In the particular circumstances of this case, I have considered whether there is any remaining information in the records, not otherwise found to be exempt from release, to which the provisions of section 28(6) would apply, i.e. is there any personal information of the applicant's minor child which could possibly be considered for release under this provision. Taking into consideration the position as regards sections 13 and 28(5) as set out above, I am satisfied that any remaining information in the records about the child of the applicant is so intertwined with the personal information of the applicant's former partner and her parents that it would be impractical to isolate it for release in any manner which would not make the information misleading.
In summary, I find that section 28(1) and/or 28(5B) apply and that none of the exceptions under section 28 apply to the records at issue.
Other exemptions claimed
As I have found that the records at issue are exempt from release under section 28, it is not necessary for me to consider the applicability of any other exemption cited by the Agency for withholding such information.

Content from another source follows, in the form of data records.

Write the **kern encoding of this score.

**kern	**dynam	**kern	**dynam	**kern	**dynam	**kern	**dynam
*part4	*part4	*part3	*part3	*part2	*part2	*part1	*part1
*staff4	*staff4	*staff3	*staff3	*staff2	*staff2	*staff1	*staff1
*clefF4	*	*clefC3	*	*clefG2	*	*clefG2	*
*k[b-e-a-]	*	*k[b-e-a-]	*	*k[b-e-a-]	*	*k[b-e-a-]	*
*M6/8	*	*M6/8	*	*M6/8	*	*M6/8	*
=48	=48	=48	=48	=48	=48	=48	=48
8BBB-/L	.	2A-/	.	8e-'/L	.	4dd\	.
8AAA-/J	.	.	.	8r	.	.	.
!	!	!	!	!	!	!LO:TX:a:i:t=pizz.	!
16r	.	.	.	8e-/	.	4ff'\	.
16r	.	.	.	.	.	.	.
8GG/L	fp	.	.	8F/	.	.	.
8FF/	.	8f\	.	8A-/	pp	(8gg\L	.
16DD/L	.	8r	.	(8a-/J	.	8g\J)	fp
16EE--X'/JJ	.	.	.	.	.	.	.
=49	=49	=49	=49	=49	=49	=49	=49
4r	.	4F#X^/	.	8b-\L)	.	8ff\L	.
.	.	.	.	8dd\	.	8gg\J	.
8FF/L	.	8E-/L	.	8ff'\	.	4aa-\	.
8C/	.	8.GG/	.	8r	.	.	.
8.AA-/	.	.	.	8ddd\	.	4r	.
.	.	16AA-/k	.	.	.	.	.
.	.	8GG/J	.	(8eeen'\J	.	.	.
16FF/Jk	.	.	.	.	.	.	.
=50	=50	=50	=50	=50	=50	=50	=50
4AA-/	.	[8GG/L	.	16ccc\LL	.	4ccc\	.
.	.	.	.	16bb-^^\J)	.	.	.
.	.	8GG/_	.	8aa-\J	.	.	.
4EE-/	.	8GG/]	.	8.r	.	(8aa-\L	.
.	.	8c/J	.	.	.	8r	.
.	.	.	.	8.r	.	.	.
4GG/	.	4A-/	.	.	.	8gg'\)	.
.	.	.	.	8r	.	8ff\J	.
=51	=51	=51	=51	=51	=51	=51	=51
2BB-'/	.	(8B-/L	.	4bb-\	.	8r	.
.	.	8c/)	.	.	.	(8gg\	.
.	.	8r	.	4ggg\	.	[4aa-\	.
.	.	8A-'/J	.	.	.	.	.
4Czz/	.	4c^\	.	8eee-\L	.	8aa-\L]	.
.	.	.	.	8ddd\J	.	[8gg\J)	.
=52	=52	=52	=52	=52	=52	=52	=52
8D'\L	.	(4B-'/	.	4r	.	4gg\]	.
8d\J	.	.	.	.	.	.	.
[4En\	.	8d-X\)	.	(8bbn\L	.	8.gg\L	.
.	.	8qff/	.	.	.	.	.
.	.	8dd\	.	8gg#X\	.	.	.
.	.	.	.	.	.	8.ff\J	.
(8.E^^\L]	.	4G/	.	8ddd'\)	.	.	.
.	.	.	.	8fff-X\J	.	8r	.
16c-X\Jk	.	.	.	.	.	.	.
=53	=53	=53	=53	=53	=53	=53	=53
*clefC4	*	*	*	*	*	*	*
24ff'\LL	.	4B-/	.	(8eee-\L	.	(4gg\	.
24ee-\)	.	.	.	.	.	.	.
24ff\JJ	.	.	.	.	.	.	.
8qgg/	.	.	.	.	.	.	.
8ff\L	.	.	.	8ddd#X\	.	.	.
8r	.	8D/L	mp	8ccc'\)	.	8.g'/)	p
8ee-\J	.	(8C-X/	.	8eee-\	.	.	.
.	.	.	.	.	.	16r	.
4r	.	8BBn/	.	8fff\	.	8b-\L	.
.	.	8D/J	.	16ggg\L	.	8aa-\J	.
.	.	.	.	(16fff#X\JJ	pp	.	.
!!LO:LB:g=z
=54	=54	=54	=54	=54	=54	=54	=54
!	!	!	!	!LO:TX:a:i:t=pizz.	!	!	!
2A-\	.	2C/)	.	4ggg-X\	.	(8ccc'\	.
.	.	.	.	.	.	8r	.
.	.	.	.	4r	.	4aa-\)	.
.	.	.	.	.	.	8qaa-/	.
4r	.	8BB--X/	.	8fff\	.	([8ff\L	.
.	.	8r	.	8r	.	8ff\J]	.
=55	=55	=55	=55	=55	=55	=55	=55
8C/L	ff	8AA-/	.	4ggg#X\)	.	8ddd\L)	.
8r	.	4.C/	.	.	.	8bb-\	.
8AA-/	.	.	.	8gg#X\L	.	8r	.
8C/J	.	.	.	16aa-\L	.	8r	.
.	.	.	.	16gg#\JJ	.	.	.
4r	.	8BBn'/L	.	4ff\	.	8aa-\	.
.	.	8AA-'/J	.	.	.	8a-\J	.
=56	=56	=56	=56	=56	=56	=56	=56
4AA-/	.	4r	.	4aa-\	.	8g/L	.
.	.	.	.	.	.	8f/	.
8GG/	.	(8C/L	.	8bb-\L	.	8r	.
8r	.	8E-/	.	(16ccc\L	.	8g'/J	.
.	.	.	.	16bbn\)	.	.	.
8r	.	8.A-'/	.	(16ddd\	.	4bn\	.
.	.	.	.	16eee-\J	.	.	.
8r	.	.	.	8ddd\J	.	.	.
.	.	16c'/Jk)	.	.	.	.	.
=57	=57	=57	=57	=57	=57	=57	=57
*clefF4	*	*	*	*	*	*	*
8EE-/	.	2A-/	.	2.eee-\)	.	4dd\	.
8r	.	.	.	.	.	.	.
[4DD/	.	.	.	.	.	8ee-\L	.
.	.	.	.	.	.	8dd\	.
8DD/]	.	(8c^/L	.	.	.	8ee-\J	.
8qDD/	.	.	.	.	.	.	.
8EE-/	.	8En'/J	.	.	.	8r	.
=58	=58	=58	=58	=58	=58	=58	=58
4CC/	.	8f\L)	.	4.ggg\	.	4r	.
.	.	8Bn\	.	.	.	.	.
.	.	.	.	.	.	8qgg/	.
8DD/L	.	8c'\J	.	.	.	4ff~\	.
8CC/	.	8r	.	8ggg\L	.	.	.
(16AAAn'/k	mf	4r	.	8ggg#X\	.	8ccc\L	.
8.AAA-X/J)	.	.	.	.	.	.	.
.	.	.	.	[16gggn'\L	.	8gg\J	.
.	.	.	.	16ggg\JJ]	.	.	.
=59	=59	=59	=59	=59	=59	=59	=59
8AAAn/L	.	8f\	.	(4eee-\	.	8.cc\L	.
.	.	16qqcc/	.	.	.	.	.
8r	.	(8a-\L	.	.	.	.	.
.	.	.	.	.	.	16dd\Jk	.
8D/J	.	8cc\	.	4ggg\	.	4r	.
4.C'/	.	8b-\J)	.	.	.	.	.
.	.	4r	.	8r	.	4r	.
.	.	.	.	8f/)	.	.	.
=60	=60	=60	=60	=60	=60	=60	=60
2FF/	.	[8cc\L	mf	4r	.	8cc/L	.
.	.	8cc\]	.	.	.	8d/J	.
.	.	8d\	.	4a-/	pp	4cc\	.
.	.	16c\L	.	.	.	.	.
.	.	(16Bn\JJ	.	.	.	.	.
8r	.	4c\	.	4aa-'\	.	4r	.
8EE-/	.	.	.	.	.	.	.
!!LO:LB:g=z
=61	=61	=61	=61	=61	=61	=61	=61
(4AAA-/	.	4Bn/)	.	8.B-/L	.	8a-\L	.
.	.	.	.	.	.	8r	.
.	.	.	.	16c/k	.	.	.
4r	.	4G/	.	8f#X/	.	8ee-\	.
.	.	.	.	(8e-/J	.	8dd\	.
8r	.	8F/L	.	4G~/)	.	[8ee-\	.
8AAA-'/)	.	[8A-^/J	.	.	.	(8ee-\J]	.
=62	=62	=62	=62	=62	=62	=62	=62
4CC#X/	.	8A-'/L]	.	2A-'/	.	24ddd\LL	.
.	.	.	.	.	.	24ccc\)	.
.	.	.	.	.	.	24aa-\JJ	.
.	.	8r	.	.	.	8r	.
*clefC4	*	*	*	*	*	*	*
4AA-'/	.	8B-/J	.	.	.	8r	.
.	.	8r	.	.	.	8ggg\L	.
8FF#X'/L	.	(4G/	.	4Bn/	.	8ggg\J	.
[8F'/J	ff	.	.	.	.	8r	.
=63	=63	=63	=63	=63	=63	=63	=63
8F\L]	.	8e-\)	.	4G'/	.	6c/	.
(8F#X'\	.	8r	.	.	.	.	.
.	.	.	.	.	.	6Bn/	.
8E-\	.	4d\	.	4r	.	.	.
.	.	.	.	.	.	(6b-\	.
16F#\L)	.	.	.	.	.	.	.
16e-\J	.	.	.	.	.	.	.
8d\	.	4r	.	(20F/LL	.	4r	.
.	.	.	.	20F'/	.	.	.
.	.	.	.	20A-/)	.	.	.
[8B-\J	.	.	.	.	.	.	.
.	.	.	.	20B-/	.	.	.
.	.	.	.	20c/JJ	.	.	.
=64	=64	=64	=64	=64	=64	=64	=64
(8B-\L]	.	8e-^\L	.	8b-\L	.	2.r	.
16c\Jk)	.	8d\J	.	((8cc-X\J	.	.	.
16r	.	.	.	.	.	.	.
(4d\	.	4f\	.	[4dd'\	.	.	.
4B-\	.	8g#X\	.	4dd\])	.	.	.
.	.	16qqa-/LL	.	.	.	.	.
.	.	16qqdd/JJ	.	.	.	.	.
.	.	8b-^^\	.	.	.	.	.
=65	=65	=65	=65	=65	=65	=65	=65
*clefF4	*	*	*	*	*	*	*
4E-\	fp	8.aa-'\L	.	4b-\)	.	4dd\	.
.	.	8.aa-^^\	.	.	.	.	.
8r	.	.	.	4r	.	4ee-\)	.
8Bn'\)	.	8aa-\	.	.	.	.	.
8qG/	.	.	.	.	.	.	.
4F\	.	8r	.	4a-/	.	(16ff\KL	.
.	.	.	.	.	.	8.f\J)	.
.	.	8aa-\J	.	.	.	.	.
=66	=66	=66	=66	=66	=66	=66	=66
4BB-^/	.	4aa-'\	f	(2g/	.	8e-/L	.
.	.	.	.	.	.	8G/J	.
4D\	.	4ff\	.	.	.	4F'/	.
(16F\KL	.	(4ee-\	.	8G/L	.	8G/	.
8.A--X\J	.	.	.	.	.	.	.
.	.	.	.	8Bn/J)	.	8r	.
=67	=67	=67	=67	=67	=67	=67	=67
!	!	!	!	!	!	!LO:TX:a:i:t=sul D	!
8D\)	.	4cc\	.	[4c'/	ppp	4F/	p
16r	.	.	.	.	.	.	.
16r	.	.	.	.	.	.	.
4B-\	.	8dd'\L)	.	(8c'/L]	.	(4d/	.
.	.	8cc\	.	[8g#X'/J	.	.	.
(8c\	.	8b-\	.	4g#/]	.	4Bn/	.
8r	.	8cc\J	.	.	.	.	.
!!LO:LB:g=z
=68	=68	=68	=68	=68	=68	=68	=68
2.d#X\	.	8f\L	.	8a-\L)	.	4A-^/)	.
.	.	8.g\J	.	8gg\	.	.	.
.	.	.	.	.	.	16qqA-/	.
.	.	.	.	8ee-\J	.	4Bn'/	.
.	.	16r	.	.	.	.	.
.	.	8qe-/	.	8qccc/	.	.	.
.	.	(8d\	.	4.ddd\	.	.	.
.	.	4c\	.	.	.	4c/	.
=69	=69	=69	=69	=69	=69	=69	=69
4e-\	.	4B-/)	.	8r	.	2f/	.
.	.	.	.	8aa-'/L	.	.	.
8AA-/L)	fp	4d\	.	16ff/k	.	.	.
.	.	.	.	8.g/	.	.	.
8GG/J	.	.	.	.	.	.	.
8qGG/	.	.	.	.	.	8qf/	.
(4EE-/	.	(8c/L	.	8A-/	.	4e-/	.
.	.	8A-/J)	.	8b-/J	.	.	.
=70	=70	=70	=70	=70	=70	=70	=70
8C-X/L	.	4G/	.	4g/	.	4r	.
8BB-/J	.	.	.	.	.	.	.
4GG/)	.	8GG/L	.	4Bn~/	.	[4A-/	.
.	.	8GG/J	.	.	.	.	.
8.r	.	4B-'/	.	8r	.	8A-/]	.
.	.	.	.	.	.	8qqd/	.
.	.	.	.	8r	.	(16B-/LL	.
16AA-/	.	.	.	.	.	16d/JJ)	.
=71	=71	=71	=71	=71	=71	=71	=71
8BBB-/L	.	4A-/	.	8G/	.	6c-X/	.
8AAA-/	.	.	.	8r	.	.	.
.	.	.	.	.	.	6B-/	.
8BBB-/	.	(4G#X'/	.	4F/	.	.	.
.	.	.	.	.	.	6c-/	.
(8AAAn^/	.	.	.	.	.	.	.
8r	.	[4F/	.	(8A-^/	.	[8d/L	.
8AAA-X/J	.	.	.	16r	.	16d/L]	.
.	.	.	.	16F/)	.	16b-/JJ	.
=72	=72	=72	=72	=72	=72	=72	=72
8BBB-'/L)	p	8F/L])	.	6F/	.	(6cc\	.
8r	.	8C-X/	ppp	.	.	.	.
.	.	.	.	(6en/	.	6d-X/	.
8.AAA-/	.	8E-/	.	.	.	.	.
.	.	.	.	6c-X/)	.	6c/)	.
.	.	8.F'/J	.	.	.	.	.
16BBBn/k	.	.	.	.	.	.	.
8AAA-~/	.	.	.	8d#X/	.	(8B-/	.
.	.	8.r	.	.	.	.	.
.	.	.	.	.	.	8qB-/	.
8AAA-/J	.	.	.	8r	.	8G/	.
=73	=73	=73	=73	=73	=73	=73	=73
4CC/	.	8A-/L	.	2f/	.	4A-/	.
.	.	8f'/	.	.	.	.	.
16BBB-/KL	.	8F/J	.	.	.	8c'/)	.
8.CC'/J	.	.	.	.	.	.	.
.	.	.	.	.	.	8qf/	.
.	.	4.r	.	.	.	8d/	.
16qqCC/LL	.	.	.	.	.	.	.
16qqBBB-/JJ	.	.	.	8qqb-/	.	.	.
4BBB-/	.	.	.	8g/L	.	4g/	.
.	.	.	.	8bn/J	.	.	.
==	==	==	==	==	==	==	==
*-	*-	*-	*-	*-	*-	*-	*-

Having carried out a review under section 34(2) of the FOI Act, I hereby affirm the decision of the Agency to refuse access to the records at issue in this case on the basis of section 28 of the Act.
A party to a review, or any other person affected by a decision of the Information Commissioner following a review, may appeal to the High Court on a point of law arising from the decision. Such an appeal must be initiated not later than eight weeks after notice of the decision was given to the person bringing the appeal.